Los Angeles Times: President Bush and British Prime Minister Gordon Brown offered equally stern warnings Thursday about the potential dangers of Iran's nuclear program, and the Briton held out the prospect of extended European sanctions to block outside investment.
The Los Angeles Times
In Washington, the two leaders say Tehran can't be trusted with nuclear technology. They express near unanimity on many global issues.

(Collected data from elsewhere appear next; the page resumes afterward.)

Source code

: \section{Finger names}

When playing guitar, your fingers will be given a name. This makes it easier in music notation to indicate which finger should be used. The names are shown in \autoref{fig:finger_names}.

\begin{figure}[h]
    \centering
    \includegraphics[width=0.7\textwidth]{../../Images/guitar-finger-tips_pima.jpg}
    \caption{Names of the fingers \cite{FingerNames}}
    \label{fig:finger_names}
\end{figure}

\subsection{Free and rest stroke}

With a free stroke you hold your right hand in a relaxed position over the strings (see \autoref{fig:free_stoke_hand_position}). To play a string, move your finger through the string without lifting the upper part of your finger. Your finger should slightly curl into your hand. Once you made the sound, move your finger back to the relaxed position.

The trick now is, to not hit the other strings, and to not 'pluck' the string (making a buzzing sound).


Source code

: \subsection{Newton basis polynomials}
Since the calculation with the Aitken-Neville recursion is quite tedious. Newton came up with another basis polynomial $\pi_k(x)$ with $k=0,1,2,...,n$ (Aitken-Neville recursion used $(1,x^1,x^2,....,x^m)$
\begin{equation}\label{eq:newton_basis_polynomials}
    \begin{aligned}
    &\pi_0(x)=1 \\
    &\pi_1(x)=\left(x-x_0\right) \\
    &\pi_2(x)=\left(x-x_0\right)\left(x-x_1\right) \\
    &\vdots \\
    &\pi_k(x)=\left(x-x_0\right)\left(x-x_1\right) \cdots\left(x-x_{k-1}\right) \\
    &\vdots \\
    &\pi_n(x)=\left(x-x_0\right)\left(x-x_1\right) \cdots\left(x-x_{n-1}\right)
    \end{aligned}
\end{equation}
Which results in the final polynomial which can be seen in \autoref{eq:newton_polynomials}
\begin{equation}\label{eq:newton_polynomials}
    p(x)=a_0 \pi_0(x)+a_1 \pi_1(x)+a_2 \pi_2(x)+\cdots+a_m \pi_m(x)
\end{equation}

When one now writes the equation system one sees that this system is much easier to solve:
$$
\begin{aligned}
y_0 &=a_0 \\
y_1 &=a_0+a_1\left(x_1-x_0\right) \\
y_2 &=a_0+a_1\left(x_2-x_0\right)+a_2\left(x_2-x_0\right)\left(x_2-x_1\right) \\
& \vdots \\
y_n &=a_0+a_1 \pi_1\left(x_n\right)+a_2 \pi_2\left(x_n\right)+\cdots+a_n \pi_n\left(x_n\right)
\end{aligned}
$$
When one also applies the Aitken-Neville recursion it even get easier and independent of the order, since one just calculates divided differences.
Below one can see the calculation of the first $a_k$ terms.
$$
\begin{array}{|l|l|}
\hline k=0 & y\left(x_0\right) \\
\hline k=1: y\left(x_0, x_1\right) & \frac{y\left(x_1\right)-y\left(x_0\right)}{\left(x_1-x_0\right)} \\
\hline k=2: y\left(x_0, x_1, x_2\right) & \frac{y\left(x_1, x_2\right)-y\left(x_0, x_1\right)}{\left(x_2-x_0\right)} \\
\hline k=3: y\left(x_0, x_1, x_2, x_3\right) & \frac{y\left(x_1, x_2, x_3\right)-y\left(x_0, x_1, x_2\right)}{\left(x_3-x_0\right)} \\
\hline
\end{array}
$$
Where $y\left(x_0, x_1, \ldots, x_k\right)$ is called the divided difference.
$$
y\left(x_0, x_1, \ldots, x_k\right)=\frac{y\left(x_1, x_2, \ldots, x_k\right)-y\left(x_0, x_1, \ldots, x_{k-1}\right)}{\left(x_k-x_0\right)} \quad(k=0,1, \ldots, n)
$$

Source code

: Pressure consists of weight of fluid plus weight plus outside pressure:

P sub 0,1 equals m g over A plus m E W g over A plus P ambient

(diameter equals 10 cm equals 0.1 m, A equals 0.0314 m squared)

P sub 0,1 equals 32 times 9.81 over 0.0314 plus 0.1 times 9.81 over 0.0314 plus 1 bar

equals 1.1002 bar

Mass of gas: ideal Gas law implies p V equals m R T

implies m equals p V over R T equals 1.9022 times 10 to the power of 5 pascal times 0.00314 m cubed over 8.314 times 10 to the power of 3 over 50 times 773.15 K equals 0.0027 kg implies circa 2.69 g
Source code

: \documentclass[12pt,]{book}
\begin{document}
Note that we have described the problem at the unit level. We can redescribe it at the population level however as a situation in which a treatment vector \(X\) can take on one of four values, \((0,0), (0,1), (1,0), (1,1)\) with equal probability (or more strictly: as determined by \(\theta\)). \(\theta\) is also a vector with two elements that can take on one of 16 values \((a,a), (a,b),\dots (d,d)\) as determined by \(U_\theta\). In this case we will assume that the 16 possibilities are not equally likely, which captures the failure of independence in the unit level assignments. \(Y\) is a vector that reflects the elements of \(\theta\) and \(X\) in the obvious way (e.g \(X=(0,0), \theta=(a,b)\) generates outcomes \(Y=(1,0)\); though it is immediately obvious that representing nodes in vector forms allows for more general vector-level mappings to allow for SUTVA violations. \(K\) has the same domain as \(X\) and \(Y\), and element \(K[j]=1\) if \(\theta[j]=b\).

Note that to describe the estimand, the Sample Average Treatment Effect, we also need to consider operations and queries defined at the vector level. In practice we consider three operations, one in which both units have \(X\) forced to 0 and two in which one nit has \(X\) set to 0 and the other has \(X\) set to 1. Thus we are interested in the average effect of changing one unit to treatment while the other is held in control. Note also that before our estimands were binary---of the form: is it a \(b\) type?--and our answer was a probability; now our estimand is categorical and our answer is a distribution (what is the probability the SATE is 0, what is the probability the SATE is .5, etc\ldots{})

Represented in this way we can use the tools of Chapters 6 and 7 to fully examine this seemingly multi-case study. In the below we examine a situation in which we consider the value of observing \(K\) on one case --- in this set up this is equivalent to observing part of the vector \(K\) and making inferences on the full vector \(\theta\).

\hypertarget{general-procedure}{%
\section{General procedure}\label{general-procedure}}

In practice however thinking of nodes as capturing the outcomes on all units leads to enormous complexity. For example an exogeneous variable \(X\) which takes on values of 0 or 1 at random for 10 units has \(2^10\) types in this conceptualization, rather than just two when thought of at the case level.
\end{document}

By James Gerstenzang, Los Angeles Times Staff Writer
WASHINGTON — President Bush and British Prime Minister Gordon Brown offered equally stern warnings Thursday about the potential dangers of Iran's nuclear program, and the Briton held out the prospect of extended European sanctions to block outside investment.
On a day when the head of the U.N.'s nuclear watchdog agency said Tehran was making only slow progress toward production of material suitable for nuclear weapons, Bush and Brown joined in denouncing the Iranian government.
"They have proven themselves to be untrustworthy," Bush said. Added Brown, "Iran has not told the truth to the international community about what its plans are."
Iran contends that its nuclear enrichment efforts are part of a civilian energy program, but Western powers suspect that Tehran is trying to develop an atomic bomb.
Although the two leaders lack the tested friendship Bush developed with Tony Blair, Brown's predecessor, their banter at a news conference suggested an easy relationship.
On eight occasions they invoked the "special relationship" U.S. and British leaders have cherished since the days of Winston Churchill and Franklin D. Roosevelt. For Brown, that relationship will be transferred to a new White House occupant next year. Partly in preparation, Brown met with Democrats Barack Obama and Hillary Rodham Clinton and Republican John McCain earlier Thursday.
During a 32-minute meeting with reporters in the sun-soaked White House Rose Garden, Bush and Brown ticked through global trouble spots. On Iraq, Afghanistan, aid for Africa, the parallel economic woes in Britain and the United States, and their joint interest in a new world trade agreement, the two expressed near unanimity of thought.
On Iran, Brown said he was working with other European leaders to extend sanctions by blocking outside investment in an Iranian liquefied natural gas operation. Doing so would signal to Tehran "that what is happening is unacceptable."
Mohamed ElBaradei, head of the International Atomic Energy Agency, said in Berlin that Iran's effort at enriching uranium was moving slowly and that the centrifuges it had added to its nuclear fuel production facility had been older models, Reuters news agency reported. ElBaradei urged Iran not to speed up its program.
A U.S. National Intelligence Estimate last year concluded that Iran had abandoned a clandestine nuclear weapons program in 2003. Nonetheless, Bush said Thursday that if the Islamic Republic learned how to enrich uranium, the knowledge "can be used to develop a nuclear weapon."
The two leaders also announced a renewed commitment to improve healthcare in Africa, with a focus on Ethiopia, Kenya, Mozambique and Zambia.
Ties between Bush and Brown appeared to have survived British troop reductions in Iraq, although recent violence in Basra put the relationship to a new test.
Nonetheless, Bush answered emphatically when asked whether his relationship with Brown was a little less special than with Blair.
"False," Bush said.
And the president evinced a chummy air as he held out the prospect of dinner with his guest. "Look, if there wasn't a personal relationship, I wouldn't be inviting the man to a nice hamburger — well done, I might add," Bush said.
The actual menu was a bit different: ossetra caviar, roasted rib-eye and early spring vegetable fricassee, according to the White House menu.